I was reading this paper. I need help to understand a claim.
Let's take $G$ which is a finite $p$-group. For any subgroup $H\le G$ we define $\Psi(H)$ to be the average order of the elements of $H$ that is $$\Psi(H)=\frac{\Sigma_{h\in H}|h|}{|H|}$$
On page 4 of the paper, it is claimed that
$\Psi(H) \le \exp(G)$ for any subgroup $H$ of $G$.
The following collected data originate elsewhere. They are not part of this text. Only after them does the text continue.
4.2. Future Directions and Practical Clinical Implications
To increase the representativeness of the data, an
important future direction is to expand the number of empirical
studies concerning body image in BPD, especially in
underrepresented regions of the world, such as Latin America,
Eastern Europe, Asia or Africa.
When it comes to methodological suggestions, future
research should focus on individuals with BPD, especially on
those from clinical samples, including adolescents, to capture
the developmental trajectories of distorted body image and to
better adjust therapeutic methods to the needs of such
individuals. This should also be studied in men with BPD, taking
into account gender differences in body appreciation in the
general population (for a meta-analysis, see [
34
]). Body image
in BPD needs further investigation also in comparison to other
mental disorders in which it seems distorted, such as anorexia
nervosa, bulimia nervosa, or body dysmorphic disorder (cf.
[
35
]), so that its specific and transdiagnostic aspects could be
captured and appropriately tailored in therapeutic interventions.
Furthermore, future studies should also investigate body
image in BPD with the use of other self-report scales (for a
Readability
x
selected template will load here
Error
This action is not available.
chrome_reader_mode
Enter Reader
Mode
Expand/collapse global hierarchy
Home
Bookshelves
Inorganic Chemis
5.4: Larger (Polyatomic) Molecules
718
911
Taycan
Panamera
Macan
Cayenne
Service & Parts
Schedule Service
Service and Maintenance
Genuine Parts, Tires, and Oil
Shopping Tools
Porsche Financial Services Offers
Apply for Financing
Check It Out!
Can anyone please help me to understand why the claim is true? And is this true for any finite group, not just finite $p$-group?
Thanks in advance.
Hmm, it seems to be true fairly trivially, so I hope I'm not misunderstanding. For a $p$-group the exponent of $G$ is just the highest order among elements in $G$ by definition. So $|H| \cdot \Psi(H) = \Sigma_H |h| \leq \Sigma_H \exp(G) = |H| \cdot \exp(G)$ and thus $|H| \cdot \Psi(H) \leq |H| \cdot \exp(G)$. Canceling gets what you want. Equality occurs in any elementary $p$-group and a non-trivial cyclic subgroup.
The argument seems to work for any finite group, since in that case $\exp(G)$ is at least as big as $|h|$ for any $h \in H$ (or any $g \in G$).